# Problem statement:
Reproduce every line of text in the material below without any change, and leave the pictures out of your answer.

*** Opening Raw data ***

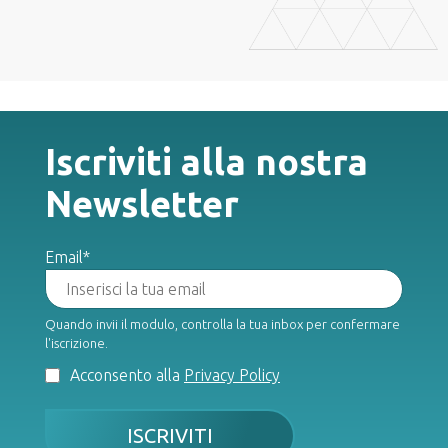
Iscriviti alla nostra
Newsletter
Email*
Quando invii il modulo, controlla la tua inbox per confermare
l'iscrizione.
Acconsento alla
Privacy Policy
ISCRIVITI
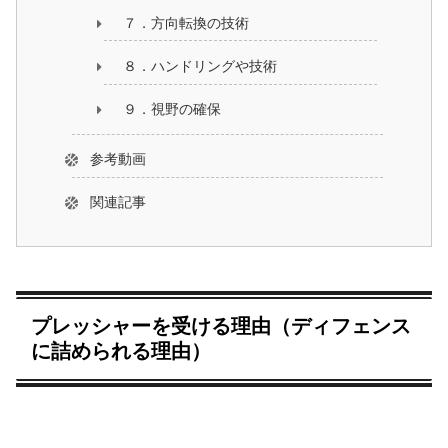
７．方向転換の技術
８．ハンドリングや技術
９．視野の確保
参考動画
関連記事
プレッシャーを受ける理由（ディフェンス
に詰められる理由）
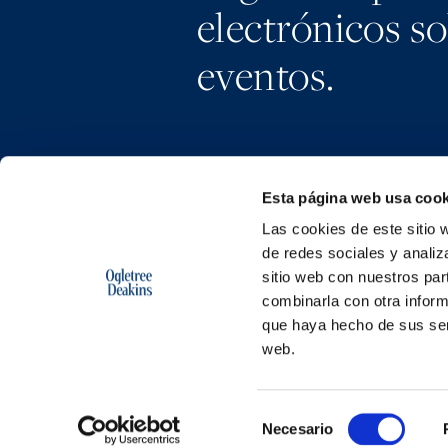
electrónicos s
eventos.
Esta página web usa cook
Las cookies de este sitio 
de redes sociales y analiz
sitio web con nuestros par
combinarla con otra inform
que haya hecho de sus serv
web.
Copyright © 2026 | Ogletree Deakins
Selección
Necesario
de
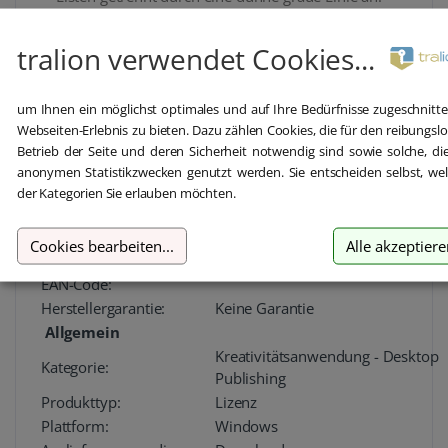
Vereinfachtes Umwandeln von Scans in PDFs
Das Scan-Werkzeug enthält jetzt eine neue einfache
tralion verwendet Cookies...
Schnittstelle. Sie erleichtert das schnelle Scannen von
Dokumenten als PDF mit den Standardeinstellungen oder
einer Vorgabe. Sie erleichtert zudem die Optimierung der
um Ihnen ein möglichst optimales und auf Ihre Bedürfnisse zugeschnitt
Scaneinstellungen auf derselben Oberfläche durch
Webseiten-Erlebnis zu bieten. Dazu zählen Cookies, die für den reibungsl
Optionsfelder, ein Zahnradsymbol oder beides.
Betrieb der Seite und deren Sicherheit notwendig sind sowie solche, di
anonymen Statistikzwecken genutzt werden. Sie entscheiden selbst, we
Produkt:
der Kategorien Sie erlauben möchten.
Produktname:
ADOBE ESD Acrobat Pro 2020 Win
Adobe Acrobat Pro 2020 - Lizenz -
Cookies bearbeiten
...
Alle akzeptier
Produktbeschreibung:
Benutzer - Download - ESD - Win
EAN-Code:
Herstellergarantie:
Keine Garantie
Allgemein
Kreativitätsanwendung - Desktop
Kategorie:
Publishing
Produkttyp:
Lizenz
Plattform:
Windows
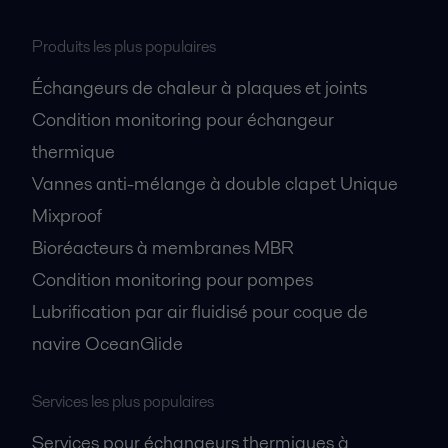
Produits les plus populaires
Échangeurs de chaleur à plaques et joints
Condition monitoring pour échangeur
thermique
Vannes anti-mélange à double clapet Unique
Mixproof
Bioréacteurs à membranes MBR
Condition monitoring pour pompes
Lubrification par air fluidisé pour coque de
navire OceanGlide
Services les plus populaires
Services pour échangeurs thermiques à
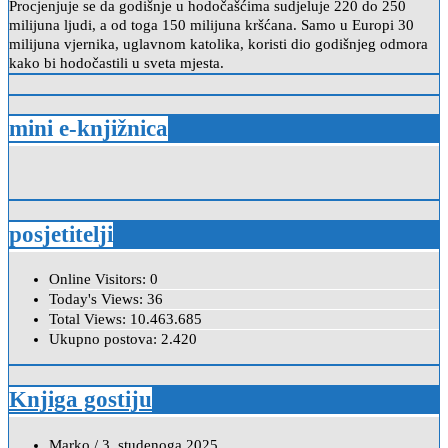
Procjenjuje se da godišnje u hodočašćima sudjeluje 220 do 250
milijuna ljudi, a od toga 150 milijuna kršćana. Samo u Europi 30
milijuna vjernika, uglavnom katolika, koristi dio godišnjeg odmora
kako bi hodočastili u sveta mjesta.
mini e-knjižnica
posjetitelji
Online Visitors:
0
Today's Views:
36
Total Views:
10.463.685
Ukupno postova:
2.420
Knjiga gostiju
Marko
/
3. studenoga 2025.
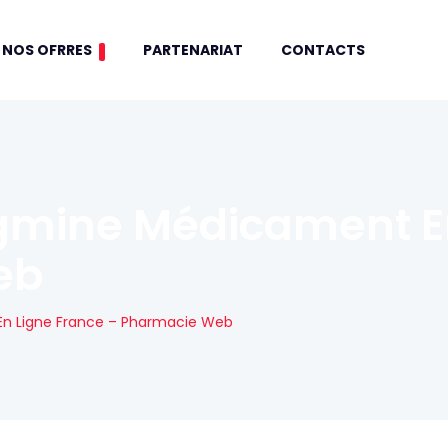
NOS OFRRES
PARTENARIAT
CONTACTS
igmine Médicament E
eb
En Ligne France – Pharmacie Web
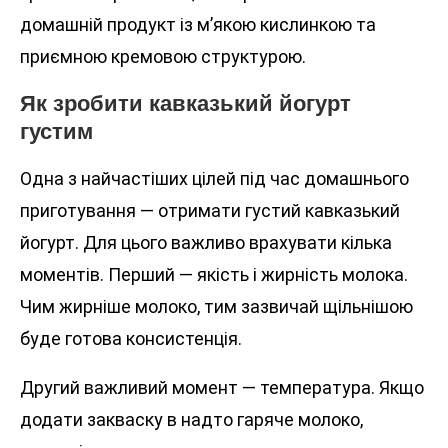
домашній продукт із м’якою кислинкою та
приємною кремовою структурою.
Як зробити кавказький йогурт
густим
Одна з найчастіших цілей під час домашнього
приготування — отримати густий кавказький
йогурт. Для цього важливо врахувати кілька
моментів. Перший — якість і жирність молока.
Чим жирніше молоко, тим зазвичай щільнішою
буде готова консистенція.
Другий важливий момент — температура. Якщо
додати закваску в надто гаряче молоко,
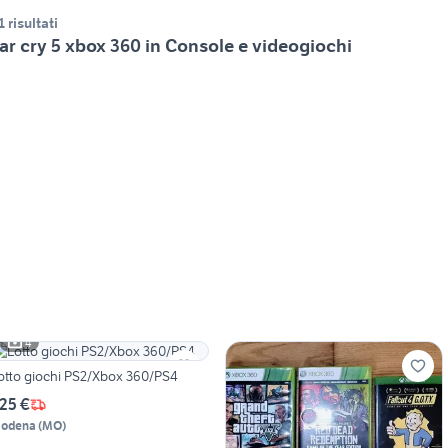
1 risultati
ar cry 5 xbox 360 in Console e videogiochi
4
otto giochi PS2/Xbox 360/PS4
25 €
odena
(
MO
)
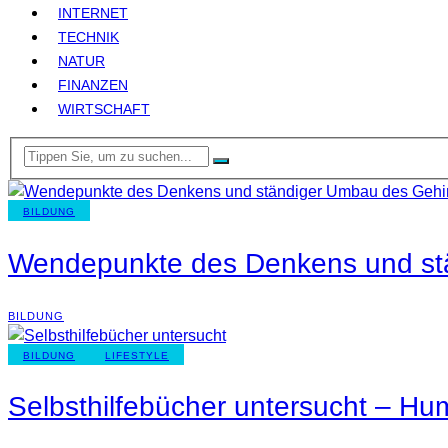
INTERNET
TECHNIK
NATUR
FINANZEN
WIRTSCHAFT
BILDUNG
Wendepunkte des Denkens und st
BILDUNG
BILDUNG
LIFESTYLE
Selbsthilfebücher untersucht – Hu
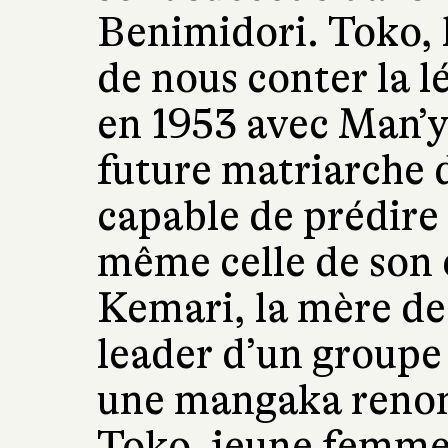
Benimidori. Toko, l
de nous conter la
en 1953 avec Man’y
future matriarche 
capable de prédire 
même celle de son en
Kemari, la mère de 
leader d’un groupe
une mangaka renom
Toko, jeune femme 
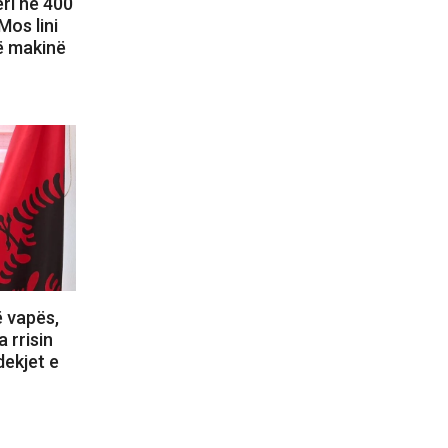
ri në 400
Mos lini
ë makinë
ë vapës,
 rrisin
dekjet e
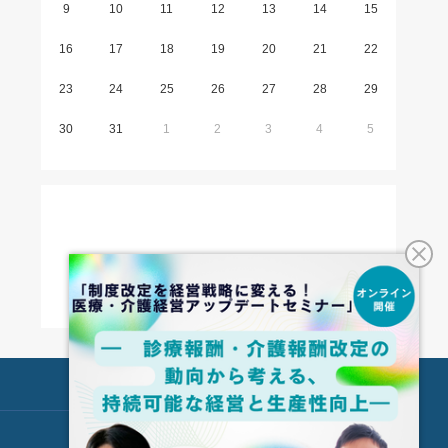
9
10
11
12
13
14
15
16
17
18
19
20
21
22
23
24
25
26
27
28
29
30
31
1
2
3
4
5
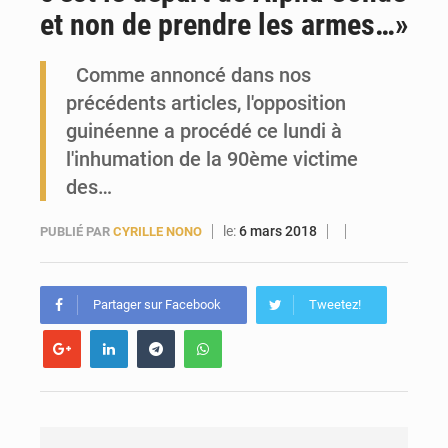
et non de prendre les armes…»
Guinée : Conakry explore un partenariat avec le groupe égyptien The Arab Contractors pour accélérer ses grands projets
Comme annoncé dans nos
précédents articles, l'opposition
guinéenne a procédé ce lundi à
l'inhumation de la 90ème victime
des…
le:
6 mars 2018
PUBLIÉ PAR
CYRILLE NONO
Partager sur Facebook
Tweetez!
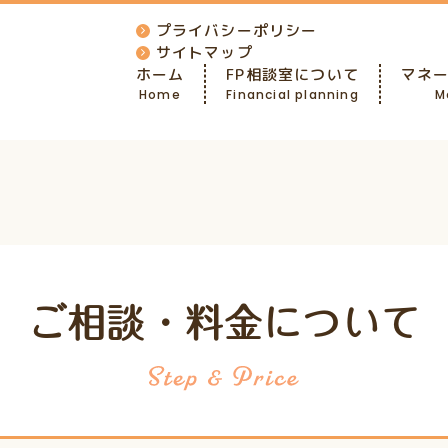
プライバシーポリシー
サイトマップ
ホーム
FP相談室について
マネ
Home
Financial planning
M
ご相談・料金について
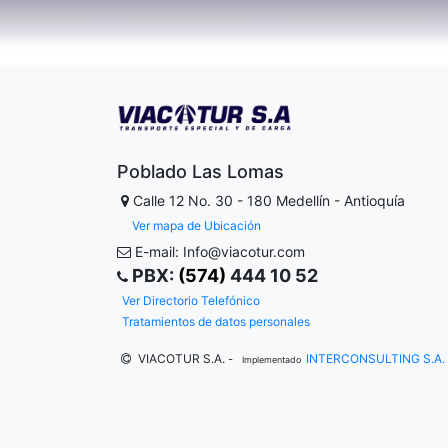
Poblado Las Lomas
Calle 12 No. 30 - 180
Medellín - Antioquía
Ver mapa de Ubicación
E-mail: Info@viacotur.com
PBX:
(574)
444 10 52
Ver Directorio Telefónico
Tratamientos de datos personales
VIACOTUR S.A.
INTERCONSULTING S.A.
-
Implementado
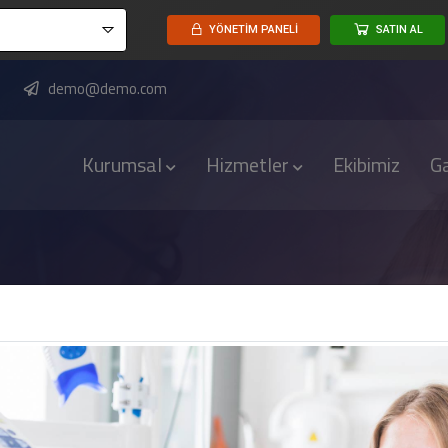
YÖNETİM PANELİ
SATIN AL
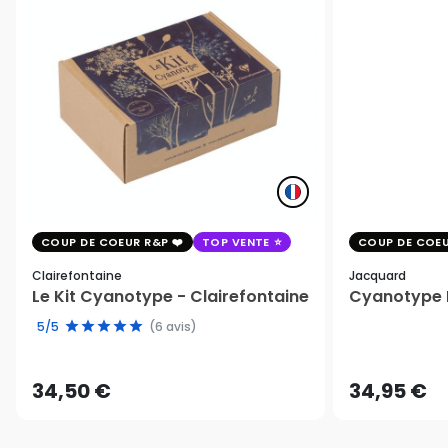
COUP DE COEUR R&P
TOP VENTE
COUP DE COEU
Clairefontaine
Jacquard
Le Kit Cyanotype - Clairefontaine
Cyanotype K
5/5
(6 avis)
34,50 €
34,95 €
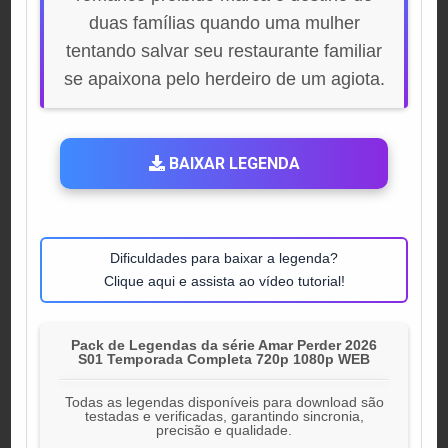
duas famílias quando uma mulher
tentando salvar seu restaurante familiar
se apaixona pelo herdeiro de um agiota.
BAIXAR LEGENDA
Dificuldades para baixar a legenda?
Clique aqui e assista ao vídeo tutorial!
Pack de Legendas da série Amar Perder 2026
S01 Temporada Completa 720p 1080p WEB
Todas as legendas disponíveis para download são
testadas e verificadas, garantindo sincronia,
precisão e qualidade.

*** Closing Raw data ***

# Completed exercise:
Iscriviti alla nostra
Newsletter
Email*
Quando invii il modulo, controlla la tua inbox per confermare
l'iscrizione.
Acconsento alla
Privacy Policy
ISCRIVITI
７．方向転換の技術
８．ハンドリングや技術
９．視野の確保
参考動画
関連記事
プレッシャーを受ける理由（ディフェンス
に詰められる理由）
electrónicos s
eventos.
Esta página web usa cook
Las cookies de este sitio 
de redes sociales y analiz
sitio web con nuestros par
combinarla con otra inform
que haya hecho de sus serv
web.
Copyright © 2026 | Ogletree Deakins
Selección
Necesario
de
Vereinfachtes Umwandeln von Scans in PDFs
Das Scan-Werkzeug enthält jetzt eine neue einfache
tralion verwendet Cookies...
Schnittstelle. Sie erleichtert das schnelle Scannen von
Dokumenten als PDF mit den Standardeinstellungen oder
einer Vorgabe. Sie erleichtert zudem die Optimierung der
um Ihnen ein möglichst optimales und auf Ihre Bedürfnisse zugeschnitt
Scaneinstellungen auf derselben Oberfläche durch
Webseiten-Erlebnis zu bieten. Dazu zählen Cookies, die für den reibungsl
Optionsfelder, ein Zahnradsymbol oder beides.
Betrieb der Seite und deren Sicherheit notwendig sind sowie solche, di
anonymen Statistikzwecken genutzt werden. Sie entscheiden selbst, we
Produkt:
der Kategorien Sie erlauben möchten.
Produktname:
ADOBE ESD Acrobat Pro 2020 Win
Adobe Acrobat Pro 2020 - Lizenz -
Cookies bearbeiten
...
Alle akzeptier
Produktbeschreibung:
Benutzer - Download - ESD - Win
EAN-Code:
Herstellergarantie:
Keine Garantie
Allgemein
Kreativitätsanwendung - Desktop
Kategorie:
Publishing
Produkttyp:
Lizenz
Plattform:
Windows
Produits les plus populaires
Échangeurs de chaleur à plaques et joints
Condition monitoring pour échangeur
thermique
Vannes anti-mélange à double clapet Unique
Mixproof
Bioréacteurs à membranes MBR
Condition monitoring pour pompes
Lubrification par air fluidisé pour coque de
navire OceanGlide
Services les plus populaires
Services pour échangeurs thermiques à
Procjenjuje se da godišnje u hodočašćima sudjeluje 220 do 250
milijuna ljudi, a od toga 150 milijuna kršćana. Samo u Europi 30
milijuna vjernika, uglavnom katolika, koristi dio godišnjeg odmora
kako bi hodočastili u sveta mjesta.
mini e-knjižnica
posjetitelji
Online Visitors:
0
Today's Views:
36
Total Views:
10.463.685
Ukupno postova:
2.420
Knjiga gostiju
Marko
/
3. studenoga 2025.
NOS OFRRES
PARTENARIAT
CONTACTS
igmine Médicament E
eb
En Ligne France – Pharmacie Web
домашній продукт із м’якою кислинкою та
приємною кремовою структурою.
Як зробити кавказький йогурт
густим
Одна з найчастіших цілей під час домашнього
приготування — отримати густий кавказький
йогурт. Для цього важливо врахувати кілька
моментів. Перший — якість і жирність молока.
Чим жирніше молоко, тим зазвичай щільнішою
буде готова консистенція.
Другий важливий момент — температура. Якщо
додати закваску в надто гаряче молоко,
1 risultati
ar cry 5 xbox 360 in Console e videogiochi
4
otto giochi PS2/Xbox 360/PS4
25 €
odena
(
MO
)
INTERNET
TECHNIK
NATUR
FINANZEN
WIRTSCHAFT
BILDUNG
Wendepunkte des Denkens und st
BILDUNG
BILDUNG
LIFESTYLE
Selbsthilfebücher untersucht – Hu
Benimidori. Toko, l
de nous conter la
en 1953 avec Man’y
future matriarche 
capable de prédire 
même celle de son en
Kemari, la mère de 
leader d’un groupe
une mangaka renom
Toko, jeune femme 
ri në 400
Mos lini
ë makinë
ë vapës,
 rrisin
dekjet e
9
10
11
12
13
14
15
16
17
18
19
20
21
22
23
24
25
26
27
28
29
30
31
1
2
3
4
5
et non de prendre les armes…»
Guinée : Conakry explore un partenariat avec le groupe égyptien The Arab Contractors pour accélérer ses grands projets
Comme annoncé dans nos
précédents articles, l'opposition
guinéenne a procédé ce lundi à
l'inhumation de la 90ème victime
des…
le:
6 mars 2018
PUBLIÉ PAR
CYRILLE NONO
Partager sur Facebook
Tweetez!
プライバシーポリシー
サイトマップ
ホーム
FP相談室について
マネ
Home
Financial planning
M
ご相談・料金について
Poblado Las Lomas
Calle 12 No. 30 - 180
Medellín - Antioquía
Ver mapa de Ubicación
E-mail: Info@viacotur.com
PBX:
(574)
444 10 52
Ver Directorio Telefónico
Tratamientos de datos personales
VIACOTUR S.A.
INTERCONSULTING S.A.
-
Implementado
YÖNETİM PANELİ
SATIN AL
COUP DE COEUR R&P
TOP VENTE
COUP DE COEU
Clairefontaine
Jacquard
Le Kit Cyanotype - Clairefontaine
Cyanotype K
5/5
(6 avis)
34,50 €
34,95 €
duas famílias quando uma mulher
tentando salvar seu restaurante familiar
se apaixona pelo herdeiro de um agiota.
BAIXAR LEGENDA
Dificuldades para baixar a legenda?
Clique aqui e assista ao vídeo tutorial!
Pack de Legendas da série Amar Perder 2026
S01 Temporada Completa 720p 1080p WEB
Todas as legendas disponíveis para download são
testadas e verificadas, garantindo sincronia,
precisão e qualidade.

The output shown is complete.